Sur le chemin, je rencontre Wakaba, qui m'attendait. Elle paraît nerveuse. Que se passe-t-il ? Elle marche dans notre direction et me dit, d'une voix mal assurée : « Utena, j'aimerais te présenter quelqu'un. » Miki s'avance de derrière un arbre. « Je voudrais te présenter mon prince, Utena. » Je prends un air étonné. « Alors c'est lui ? Je savais bien que tu me cachais un garçon ! Bonjour Miki ! Tu as bien choisi Wakaba, c'est un garçon charmant. » Les joues de Miki se teintent de rose. « Par contre, Miki, elle te fatigue pas trop ? Si un jour tu en as marre d'elle, viens me voir, d'accord ? Je te dirais comment t'en débarrasser. -- Utenaaaaaaaaaaaaaa !!!!! Arrête de dire des bêtises !!!! -- Ne vous inquiétez pas, Utena-sempai. » Le ton de Miki est calme, assuré. « Wakaba-san est une fille adorable. Elle est belle comme le soleil couchant, et gaie comme un ruisseau des montagnes. J'aimerais pouvoir écrire la musique qu'elle dégage. » C'est au tour de Wakaba de rougir furieusement. Mais qu'ils sont donc mignons, tous les deux ! Je leur souris. Nous allons tous les quatre vers notre salle de cours. Miki nous fait un signe de la main et s'éloigne. Himemiya, Wakaba et moi nous asseyons à nos places. Wakaba rougit toujours.
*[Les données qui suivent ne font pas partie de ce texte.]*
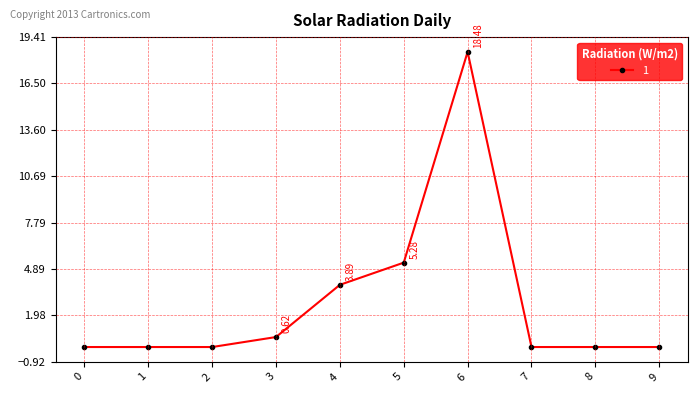

Which label corresponds to the largest value in the chart?

6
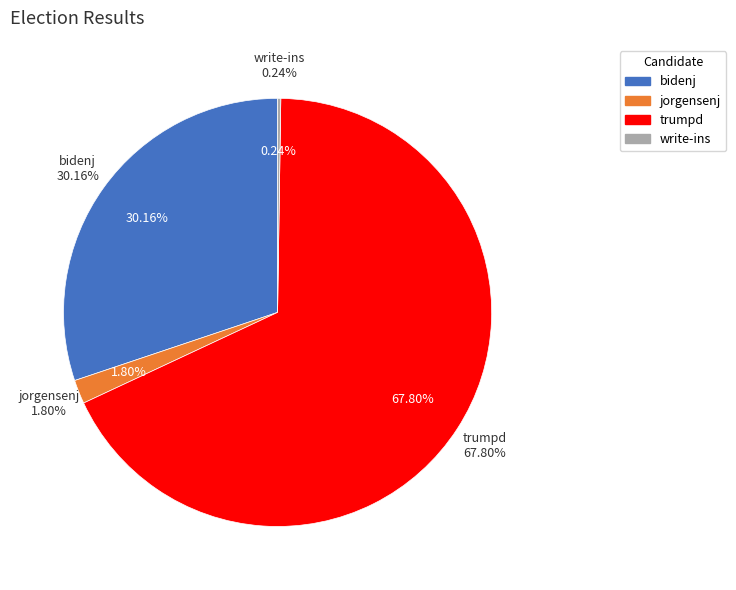

Does write-ins account for over 50% of the chart?

No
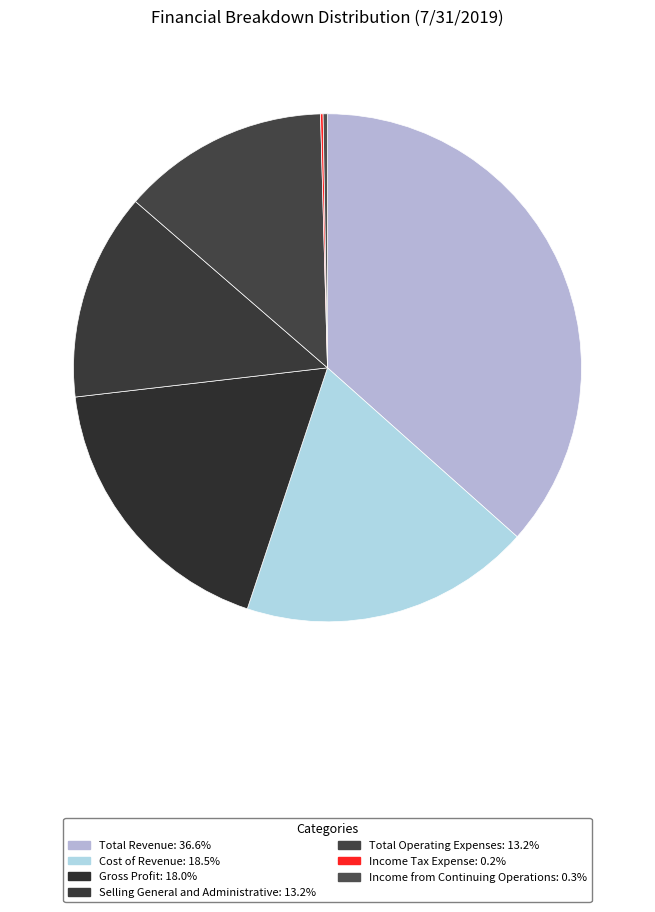

Combined, what portion of the pie is Selling General and Administrative and Cost of Revenue?

31.7%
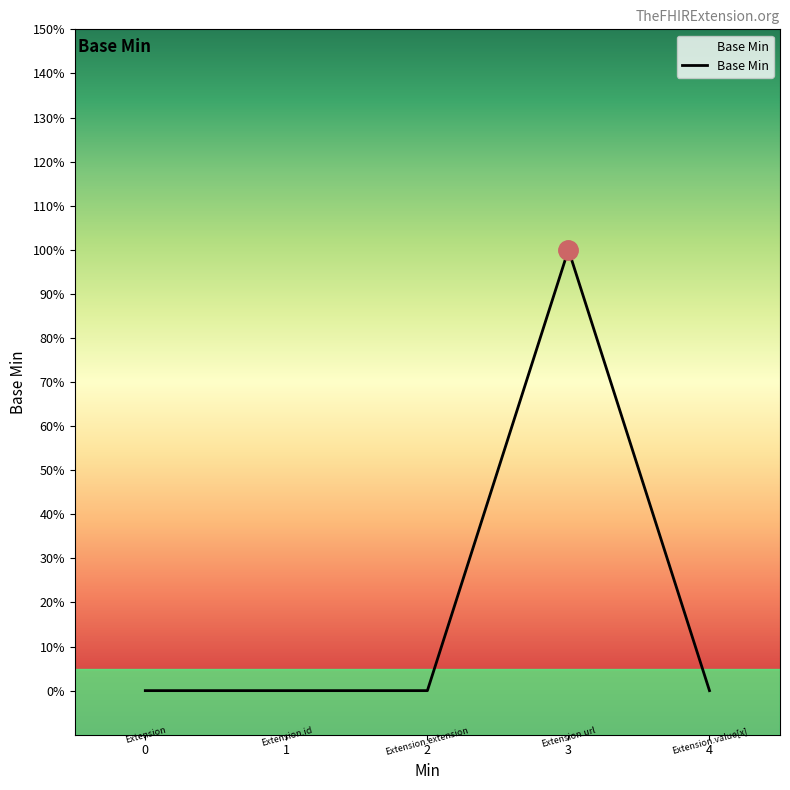

Does the chart display data point markers on the line(s)?

No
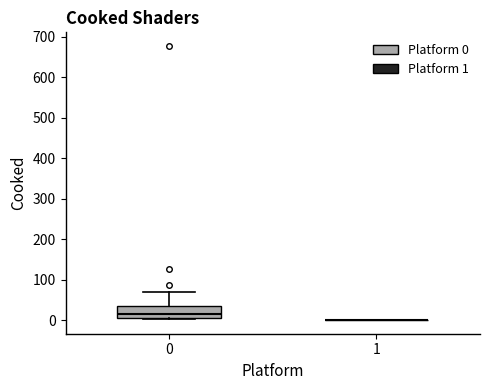

Reading left to right, read every box against the y-axis: the position of its median line, the range the box covers, and the ends of its whiskers. The values are not printed on the chart, so give them approximately, as read against the axis.

0: median 10 (just above the box's lower edge), box 10 to 40, whiskers 0 to 70
1: box collapsed to a line at 0, whiskers 0 to 0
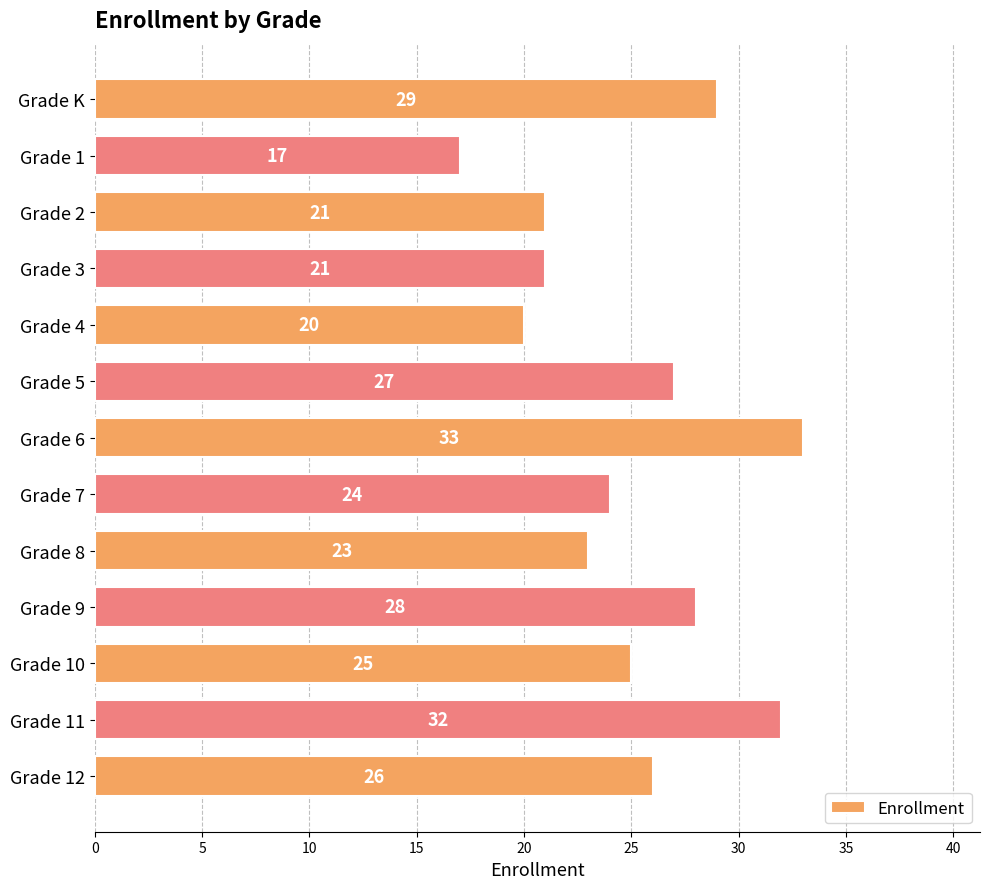

What is the label of the 1st bar from the bottom?

Grade 12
À la pause de midi, je me tourne vers Wakaba. « Pourquoi n'inviterais-tu pas ton prince charmant à déjeuner avec nous ? -- Oh. Mais je dois travailler mon piano. -- Ah bon ? Tu travaillais vraiment ton piano ??? Je croyais que c'était une excuse pour être seule avec Miki ! -- Bien sûr que non ! Mais qu'est-ce que tu t'imaginais, Utena ? -- Bien, autant pour moi. Écoute. Travaille un peu, puis venez manger dehors. Ce n'est pas bon de rester toujours enfermé. -- D'accord. Mais venez ! Venez nous écouter ! »
Nous suivons Wakaba, qui nous amène à la salle de piano. Miki l'attend déjà. Ils s'installent tous les deux sur le tabouret, Wakaba à gauche, Miki à droite. Ils se regardent, se sourient, puis commencent à jouer, ensemble, sans s'être concertés. La musique est belle, douce, complexe et simple à la fois. Miki et Wakaba jouent, en osmose complète l'un avec l'autre, emportés par la mélodie. Ils ne s'occupent plus de nous, ils sont seuls, avec leur musique. Je suis tellement saisie par le bonheur sur leurs visage que je mets un certain temps à m'apercevoir qu'il ne jouent pas « Jardin d'été ». La musique s'affole, puis se calme, et s'arrête. Ils restent là, immobiles, pendant quelques instants, quittant à regrets le petit paradis qu'ils s'était crées. Miki rompt le silence : « C'était « Château d'illusion ». Une musique que nous avons composée ensemble. -- C'est magnifique ! » Himemiya est émerveillée. Elle leur sourit de son plus beau sourire. Ah, pourquoi elle m'a jamais souris comme ça, à moi ?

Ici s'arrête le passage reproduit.